I was lucky enough to work on a billing system early in my career and pick up some rudimentary knowledge of accounting. I can confirm that even being able to 'speak the language' a little bit provides immense value to you as a developer.
Also can confirm as an accountant's kid.

It's kind of like being given a cheat code.

> Sometimes non-accounting people get hung-up on the words "debit" and "credit"

In took an undergrad accounting class centuries ago. I'm a CS major, but we were required to take a beginner class in accounting, which in retrospect was a good thing.

In the accounting class (the double-entry bookkeeping part), for any transaction two accounts were involved:

- Money was "debited" into one account. ie., money came into that amount (balance increased)

- That same money was "credited" from another account. ie., money left that account (balance decreased).

However, my bank seems to use the terminology in the opposite way. If $10 comes into my bank account, I get a message saying "$10 was credited into your account".

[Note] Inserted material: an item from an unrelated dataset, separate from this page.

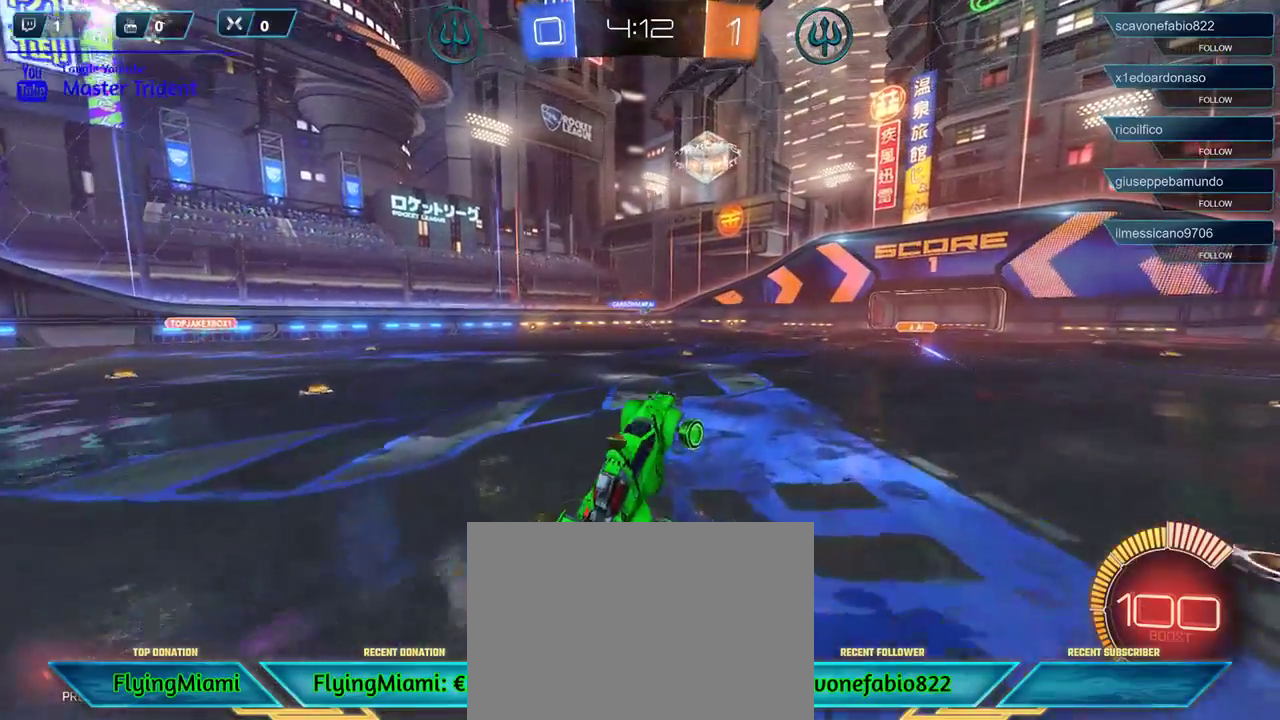
{"buttons": ["R2"], "left_stick": "center", "right_stick": "center", "events": []}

Likewise, if I send money elsewhere the message would be "$10 was debited from my account".

I'm told that if you look at it in some convoluted way the meaning of "debit" and "credit" is infact the same, even though at first glance is seems to be the opposite.

Now that I think about it, there was something to do with "asset", "liability" etc, on which the meaning of the terms depended on.

> If $10 comes into my bank account, I get a message saying "$10 was credited into your account".

That's because you are a creditor to the bank. After you put cash into your bank account, the bank owes you cash. You are lending them your cash, and the more you lend them, the more of a creditor you are. That's why they say your account is in credit.

When you take too much cash out of the bank, it's obvious you are a debtor to the bank. You owe them. You're in debt to them. That's why taking cash out is called debiting. The more you take out, the closer to a debtor you become, though hopefully on balance you've been more of a creditor than a debtor.

On the bank's books your account is a liability (money the bank owes you). Simplistically, when you deposit money the bank's cash balance is debited and your account is credited.
> debit is the entry in the left column, and a credit is an entry in the right column

Problem with this is it's a convention. Accountants in Australia could do it the other way (credit on left) and it works just as well.

What is super powerful about thinking of income as a credit account?